What You Should Know about Relational Databases and SQL to Get a Big Data Job
Relational database management systems (RDBMS) make up the foundation of any big data project. RDBMS systems were originally used for OLTP systems before the advent of data warehousing. Relational databases are systems that organize data into very logical tables, much like a Microsoft Excel spreadsheet.
Systems are built around tables, columns, and unique keys to access that data stored in rows using a database access language called Structured Query Language (SQL). People use RDBMSs to store structured data.
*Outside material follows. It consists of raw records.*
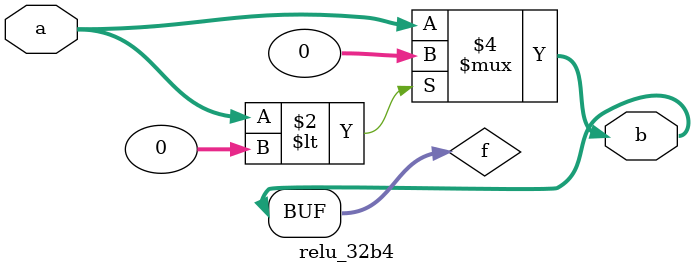
<source format=v>
module relu_32b4 (a, b);

input [31:0] a;
output [31:0] b;

wire signed [31:0] a;
wire signed [31:0] b;

reg signed [31:0] f;
always @(*) begin
    if (a < 0) begin
      f <= 32'd0;
    end
    else begin
      f <= a;
    end
end

assign b = f;

endmodule
</source>
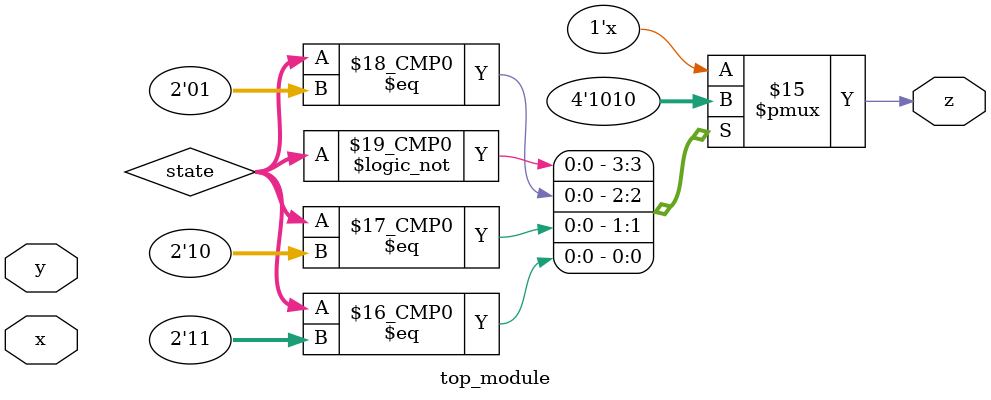
<source format=sv>
module top_module(
    input x,
    input y,
    output reg z);

reg [1:0] state;

always @(x, y)
begin
    case (state)
        0: begin
            if (x == 1 && y == 0)
                state <= 1;
            else
                state <= 0;
        end
        1: begin
            if (x == 0 && y == 1)
                state <= 2;
            else
                state <= 1;
        end
        2: begin
            if (x == 1 && y == 1)
                state <= 3;
            else
                state <= 2;
        end
        3: begin
            if (x == 0 && y == 0)
                state <= 0;
            else
                state <= 3;
        end
    endcase
end

always @(state)
begin
    case (state)
        0: z <= 1;
        1: z <= 0;
        2: z <= 1;
        3: z <= 0;
    endcase
end

endmodule

</source>
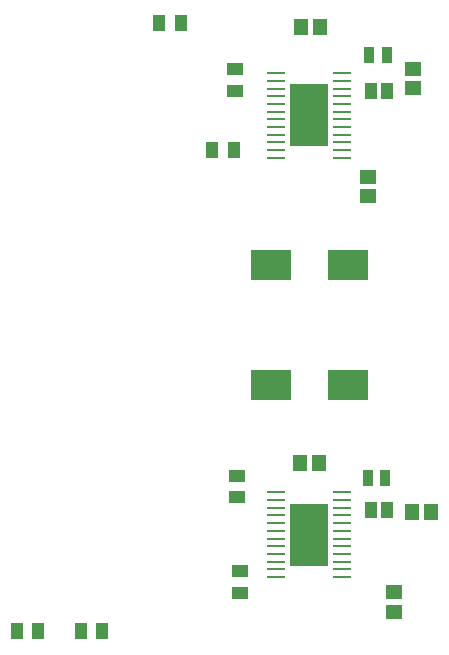
<source format=gbr>
%TF.GenerationSoftware,Altium Limited,Altium Designer,23.9.2 (47)*%
G04 Layer_Color=8421504*
%FSLAX45Y45*%
%MOMM*%
%TF.SameCoordinates,FB2876E6-207A-4176-94B4-128B36F1A8A2*%
%TF.FilePolarity,Positive*%
%TF.FileFunction,Paste,Top*%
%TF.Part,Single*%
G01*
G75*
%TA.AperFunction,SMDPad,CuDef*%
%ADD10R,1.00000X1.35000*%
%ADD11R,1.45620X1.30464*%
%ADD12R,3.50000X2.50000*%
%ADD13R,1.30464X1.45620*%
%ADD14R,1.35000X1.00000*%
%ADD15R,0.95000X1.35000*%
%ADD16R,1.10000X1.35000*%
%TA.AperFunction,NonConductor*%
%ADD41R,3.19999X5.25998*%
%ADD51R,1.55001X0.24999*%
%ADD52R,1.55001X0.25004*%
D10*
X13686998Y2741000D02*
D03*
X13867001D02*
D03*
X13142000D02*
D03*
X13322000D02*
D03*
X14799998Y6820001D02*
D03*
X14979997D02*
D03*
X14349998Y7890002D02*
D03*
X14529999D02*
D03*
D11*
X16340002Y3070576D02*
D03*
Y2909423D02*
D03*
X16500003Y7501158D02*
D03*
Y7340001D02*
D03*
X16119998Y6429421D02*
D03*
Y6590579D02*
D03*
D12*
X15945998Y5842000D02*
D03*
X15296002D02*
D03*
X15945998Y4826000D02*
D03*
X15296002D02*
D03*
D13*
X16650578Y3750000D02*
D03*
X16489426D02*
D03*
X15710580Y7860000D02*
D03*
X15549423D02*
D03*
X15700578Y4169999D02*
D03*
X15539420D02*
D03*
D14*
X14990002Y7319996D02*
D03*
Y7499995D02*
D03*
X15010001Y3880002D02*
D03*
Y4060002D02*
D03*
X15029999Y3070002D02*
D03*
Y3250002D02*
D03*
D15*
X16274998Y7620000D02*
D03*
X16125002D02*
D03*
X16265002Y4040002D02*
D03*
X16114999D02*
D03*
D16*
X16279997Y7320001D02*
D03*
X16139998D02*
D03*
X16280003Y3770005D02*
D03*
X16140002D02*
D03*
D41*
X15620000Y3560000D02*
D03*
Y7110001D02*
D03*
D51*
X15899998Y3917500D02*
D03*
Y3852502D02*
D03*
Y3722500D02*
D03*
Y3657501D02*
D03*
Y3527499D02*
D03*
Y3462500D02*
D03*
Y3397501D02*
D03*
Y3267499D02*
D03*
Y3202501D02*
D03*
X15339999D02*
D03*
Y3267499D02*
D03*
Y3397501D02*
D03*
Y3462500D02*
D03*
Y3527499D02*
D03*
Y3657501D02*
D03*
Y3722500D02*
D03*
Y3852502D02*
D03*
Y3917500D02*
D03*
X15899998Y7467501D02*
D03*
Y7337499D02*
D03*
Y7272500D02*
D03*
Y7207501D02*
D03*
Y7077499D02*
D03*
Y7012501D02*
D03*
Y6947502D02*
D03*
Y6882498D02*
D03*
Y6817500D02*
D03*
Y6752501D02*
D03*
X15339999D02*
D03*
Y6817500D02*
D03*
Y6882498D02*
D03*
Y6947502D02*
D03*
Y7012501D02*
D03*
Y7077499D02*
D03*
Y7207501D02*
D03*
Y7272500D02*
D03*
Y7337499D02*
D03*
Y7467501D02*
D03*
D52*
X15899998Y3787501D02*
D03*
Y3592500D02*
D03*
Y3332500D02*
D03*
X15339999D02*
D03*
Y3592500D02*
D03*
Y3787501D02*
D03*
X15899998Y7402500D02*
D03*
Y7142500D02*
D03*
X15339999D02*
D03*
Y7402500D02*
D03*
%TF.MD5,70540ad689f7d2a4d171378948ea5b87*%
M02*

</source>
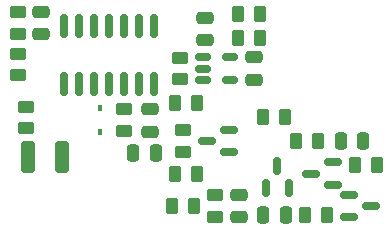
<source format=gbp>
G04 #@! TF.GenerationSoftware,KiCad,Pcbnew,5.99.0-unknown-5a0a2a8366~101~ubuntu20.04.1*
G04 #@! TF.CreationDate,2021-02-21T23:03:29+09:00*
G04 #@! TF.ProjectId,OpenHVPS-5,4f70656e-4856-4505-932d-352e6b696361,V1.1*
G04 #@! TF.SameCoordinates,Original*
G04 #@! TF.FileFunction,Paste,Bot*
G04 #@! TF.FilePolarity,Positive*
%FSLAX46Y46*%
G04 Gerber Fmt 4.6, Leading zero omitted, Abs format (unit mm)*
G04 Created by KiCad (PCBNEW 5.99.0-unknown-5a0a2a8366~101~ubuntu20.04.1) date 2021-02-21 23:03:29*
%MOMM*%
%LPD*%
G01*
G04 APERTURE LIST*
G04 Aperture macros list*
%AMRoundRect*
0 Rectangle with rounded corners*
0 $1 Rounding radius*
0 $2 $3 $4 $5 $6 $7 $8 $9 X,Y pos of 4 corners*
0 Add a 4 corners polygon primitive as box body*
4,1,4,$2,$3,$4,$5,$6,$7,$8,$9,$2,$3,0*
0 Add four circle primitives for the rounded corners*
1,1,$1+$1,$2,$3*
1,1,$1+$1,$4,$5*
1,1,$1+$1,$6,$7*
1,1,$1+$1,$8,$9*
0 Add four rect primitives between the rounded corners*
20,1,$1+$1,$2,$3,$4,$5,0*
20,1,$1+$1,$4,$5,$6,$7,0*
20,1,$1+$1,$6,$7,$8,$9,0*
20,1,$1+$1,$8,$9,$2,$3,0*%
G04 Aperture macros list end*
%ADD10RoundRect,0.250000X-0.262500X-0.450000X0.262500X-0.450000X0.262500X0.450000X-0.262500X0.450000X0*%
%ADD11RoundRect,0.150000X0.587500X0.150000X-0.587500X0.150000X-0.587500X-0.150000X0.587500X-0.150000X0*%
%ADD12RoundRect,0.250000X0.262500X0.450000X-0.262500X0.450000X-0.262500X-0.450000X0.262500X-0.450000X0*%
%ADD13RoundRect,0.250000X-0.250000X-0.475000X0.250000X-0.475000X0.250000X0.475000X-0.250000X0.475000X0*%
%ADD14RoundRect,0.250000X-0.475000X0.250000X-0.475000X-0.250000X0.475000X-0.250000X0.475000X0.250000X0*%
%ADD15RoundRect,0.250000X0.450000X-0.262500X0.450000X0.262500X-0.450000X0.262500X-0.450000X-0.262500X0*%
%ADD16RoundRect,0.250000X-0.450000X0.262500X-0.450000X-0.262500X0.450000X-0.262500X0.450000X0.262500X0*%
%ADD17R,0.450000X0.600000*%
%ADD18RoundRect,0.150000X-0.512500X-0.150000X0.512500X-0.150000X0.512500X0.150000X-0.512500X0.150000X0*%
%ADD19RoundRect,0.150000X-0.587500X-0.150000X0.587500X-0.150000X0.587500X0.150000X-0.587500X0.150000X0*%
%ADD20RoundRect,0.150000X0.150000X-0.587500X0.150000X0.587500X-0.150000X0.587500X-0.150000X-0.587500X0*%
%ADD21RoundRect,0.150000X0.150000X-0.825000X0.150000X0.825000X-0.150000X0.825000X-0.150000X-0.825000X0*%
%ADD22RoundRect,0.250000X0.250000X0.475000X-0.250000X0.475000X-0.250000X-0.475000X0.250000X-0.475000X0*%
%ADD23RoundRect,0.250000X0.475000X-0.250000X0.475000X0.250000X-0.475000X0.250000X-0.475000X-0.250000X0*%
%ADD24RoundRect,0.250000X-0.325000X-1.100000X0.325000X-1.100000X0.325000X1.100000X-0.325000X1.100000X0*%
G04 APERTURE END LIST*
D10*
X140607500Y-75520000D03*
X142432500Y-75520000D03*
X140857500Y-72770000D03*
X142682500Y-72770000D03*
D11*
X154207500Y-71820000D03*
X154207500Y-73720000D03*
X152332500Y-72770000D03*
D12*
X148013750Y-61250000D03*
X146188750Y-61250000D03*
D13*
X148320000Y-76270000D03*
X150220000Y-76270000D03*
D14*
X129520000Y-59070000D03*
X129520000Y-60970000D03*
D13*
X154870000Y-70020000D03*
X156770000Y-70020000D03*
D15*
X141520000Y-70932500D03*
X141520000Y-69107500D03*
D16*
X144270000Y-74607500D03*
X144270000Y-76432500D03*
D17*
X134520000Y-67170000D03*
X134520000Y-69270000D03*
D16*
X127520000Y-59107500D03*
X127520000Y-60932500D03*
D18*
X143257500Y-64831250D03*
X143257500Y-63881250D03*
X143257500Y-62931250D03*
X145532500Y-62931250D03*
X145532500Y-64831250D03*
D14*
X146270000Y-74570000D03*
X146270000Y-76470000D03*
D19*
X155582500Y-76470000D03*
X155582500Y-74570000D03*
X157457500Y-75520000D03*
D15*
X141270000Y-64793750D03*
X141270000Y-62968750D03*
D20*
X150470000Y-73957500D03*
X148570000Y-73957500D03*
X149520000Y-72082500D03*
D12*
X148013750Y-59250000D03*
X146188750Y-59250000D03*
D14*
X138770000Y-67320000D03*
X138770000Y-69220000D03*
D10*
X148337500Y-68000000D03*
X150162500Y-68000000D03*
D21*
X139080000Y-65195000D03*
X137810000Y-65195000D03*
X136540000Y-65195000D03*
X135270000Y-65195000D03*
X134000000Y-65195000D03*
X132730000Y-65195000D03*
X131460000Y-65195000D03*
X131460000Y-60245000D03*
X132730000Y-60245000D03*
X134000000Y-60245000D03*
X135270000Y-60245000D03*
X136540000Y-60245000D03*
X137810000Y-60245000D03*
X139080000Y-60245000D03*
D16*
X128270000Y-67107500D03*
X128270000Y-68932500D03*
D22*
X139220000Y-71020000D03*
X137320000Y-71020000D03*
D23*
X147500000Y-64831250D03*
X147500000Y-62931250D03*
D10*
X140857500Y-66770000D03*
X142682500Y-66770000D03*
D16*
X136520000Y-67307500D03*
X136520000Y-69132500D03*
D10*
X156107500Y-72020000D03*
X157932500Y-72020000D03*
D11*
X145457500Y-69070000D03*
X145457500Y-70970000D03*
X143582500Y-70020000D03*
D12*
X152932500Y-70020000D03*
X151107500Y-70020000D03*
D23*
X143351250Y-61450000D03*
X143351250Y-59550000D03*
D15*
X127520000Y-64432500D03*
X127520000Y-62607500D03*
D24*
X128368000Y-71341500D03*
X131318000Y-71341500D03*
D12*
X153682500Y-76270000D03*
X151857500Y-76270000D03*
M02*

</source>
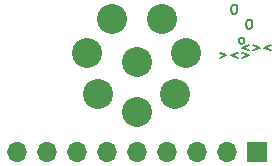
<source format=gbr>
%TF.GenerationSoftware,KiCad,Pcbnew,6.0.10-86aedd382b~118~ubuntu22.04.1*%
%TF.CreationDate,2023-01-03T21:57:38-08:00*%
%TF.ProjectId,GX16-8P-Horizontal,47583136-2d38-4502-9d48-6f72697a6f6e,rev?*%
%TF.SameCoordinates,Original*%
%TF.FileFunction,Soldermask,Top*%
%TF.FilePolarity,Negative*%
%FSLAX46Y46*%
G04 Gerber Fmt 4.6, Leading zero omitted, Abs format (unit mm)*
G04 Created by KiCad (PCBNEW 6.0.10-86aedd382b~118~ubuntu22.04.1) date 2023-01-03 21:57:38*
%MOMM*%
%LPD*%
G01*
G04 APERTURE LIST*
%ADD10C,0.127000*%
%ADD11C,2.540000*%
%ADD12R,1.700000X1.700000*%
%ADD13O,1.700000X1.700000*%
G04 APERTURE END LIST*
D10*
X136452428Y-59907714D02*
X136597571Y-59907714D01*
X136670142Y-59944000D01*
X136742714Y-60016571D01*
X136779000Y-60161714D01*
X136779000Y-60415714D01*
X136742714Y-60560857D01*
X136670142Y-60633428D01*
X136597571Y-60669714D01*
X136452428Y-60669714D01*
X136379857Y-60633428D01*
X136307285Y-60560857D01*
X136271000Y-60415714D01*
X136271000Y-60161714D01*
X136307285Y-60016571D01*
X136379857Y-59944000D01*
X136452428Y-59907714D01*
X136506857Y-62066714D02*
X135926285Y-62284428D01*
X136506857Y-62502142D01*
X136869714Y-62066714D02*
X137450285Y-62284428D01*
X136869714Y-62502142D01*
X138393714Y-62066714D02*
X137813142Y-62284428D01*
X138393714Y-62502142D01*
X135835571Y-61939714D02*
X135763000Y-61903428D01*
X135726714Y-61867142D01*
X135690428Y-61794571D01*
X135690428Y-61576857D01*
X135726714Y-61504285D01*
X135763000Y-61468000D01*
X135835571Y-61431714D01*
X135944428Y-61431714D01*
X136017000Y-61468000D01*
X136053285Y-61504285D01*
X136089571Y-61576857D01*
X136089571Y-61794571D01*
X136053285Y-61867142D01*
X136017000Y-61903428D01*
X135944428Y-61939714D01*
X135835571Y-61939714D01*
X134021285Y-62701714D02*
X134601857Y-62919428D01*
X134021285Y-63137142D01*
X135545285Y-62701714D02*
X134964714Y-62919428D01*
X135545285Y-63137142D01*
X135908142Y-62701714D02*
X136488714Y-62919428D01*
X135908142Y-63137142D01*
X135182428Y-58637714D02*
X135327571Y-58637714D01*
X135400142Y-58674000D01*
X135472714Y-58746571D01*
X135509000Y-58891714D01*
X135509000Y-59145714D01*
X135472714Y-59290857D01*
X135400142Y-59363428D01*
X135327571Y-59399714D01*
X135182428Y-59399714D01*
X135109857Y-59363428D01*
X135037285Y-59290857D01*
X135001000Y-59145714D01*
X135001000Y-58891714D01*
X135037285Y-58746571D01*
X135109857Y-58674000D01*
X135182428Y-58637714D01*
D11*
%TO.C,J1*%
X129125000Y-59819000D03*
X131185000Y-62762000D03*
X130256000Y-66232000D03*
X127000000Y-67750000D03*
X123744000Y-66232000D03*
X122815000Y-62762000D03*
X124875000Y-59819000D03*
X127000000Y-63500000D03*
%TD*%
D12*
%TO.C,J2*%
X137160000Y-71120000D03*
D13*
X134620000Y-71120000D03*
X132080000Y-71120000D03*
X129540000Y-71120000D03*
X127000000Y-71120000D03*
X124460000Y-71120000D03*
X121920000Y-71120000D03*
X119380000Y-71120000D03*
X116840000Y-71120000D03*
%TD*%
M02*

</source>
To access these databases, programmers utilize SQL to construct a query to ask for information.
The following code is an example of SQL. This SQL statement, or query, calls out the required columns and tables linked by a unique ID to get a result of the two students who happened to have grades above a 90. The key here is that unique ID, which is used to identify discrete rows within the database system.
Select student.first, student.last from student where grade.grade > 90 and student.id=grade.id Result: Mark Brown John Good
This example illustrates two important points about database systems:
Storage: Data must be collected and stored in a defined, or structured format.
Access: You must have a programmatic method to access that data. That is done through SQL. SQL is not a database management system; it’s a standard language for access data.
This extremely simple example is the framework for how most of the world’s data is stored and accessed. Even if you don’t plan on becoming a database programmer, a good grasp of SQL will be required for any big data work.
A few key vendors today store most of the world’s data. IBM Db2, Oracle, and Microsoft’s SQL Server hold almost 90 percent of commercially available database management systems. Open-source products include MySQL, which is curated by Oracle and PostgreSQL.